Debian 9 Stretch is a horrible disappointment. It's a completely unusable product in my scenario, and I see no real reason why I should bother using it. Ubuntu and friends offer a superior experience. Perhaps Debian serves a purposes somewhere, but I fail to see it. What really irks me is that in six or so years since I've last tried it, it's as if nothing at all has changed.
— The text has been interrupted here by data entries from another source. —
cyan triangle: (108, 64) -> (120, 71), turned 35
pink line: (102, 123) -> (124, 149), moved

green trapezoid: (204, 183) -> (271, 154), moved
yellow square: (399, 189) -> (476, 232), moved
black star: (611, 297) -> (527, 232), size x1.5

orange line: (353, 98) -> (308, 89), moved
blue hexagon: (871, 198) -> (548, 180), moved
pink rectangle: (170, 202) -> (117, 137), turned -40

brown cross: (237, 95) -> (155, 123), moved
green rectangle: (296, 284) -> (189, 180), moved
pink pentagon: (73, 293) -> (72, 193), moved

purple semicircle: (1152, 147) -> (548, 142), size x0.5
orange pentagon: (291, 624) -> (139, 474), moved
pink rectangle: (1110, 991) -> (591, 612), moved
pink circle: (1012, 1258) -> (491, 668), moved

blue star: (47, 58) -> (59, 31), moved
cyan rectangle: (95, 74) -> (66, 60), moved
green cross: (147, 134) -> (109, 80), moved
Exactly the same kind of issues, only different hardware and kernel modules.
http://www.dedoimedo.com/computers/debian-9.html
What can one say?
I guess Mr Ljubuncic (a/k/a Dedoimedo) should stick to reviewing games on Windows.

I installed Stretch from CD some days ago.
My 2 LG screens, the GeForce GTX graphics card and the Realtek HD Audio, along with wired Internet, worked flawlessly from the first minute, with native drivers.
Then I had to spend 20 minutes setting up my WiFi.

Some people just expect to be spoon-fed, like toddlers.

And as for "sluggish" behaviour: Stretch boots in under 15 seconds, and that includes 5 seconds delay for the GRUB2 splash ...
... if you have hardware which has been manufactured by a brand name in this millennium, that is.
If you can’t explain it simply, you don’t understand it well enough.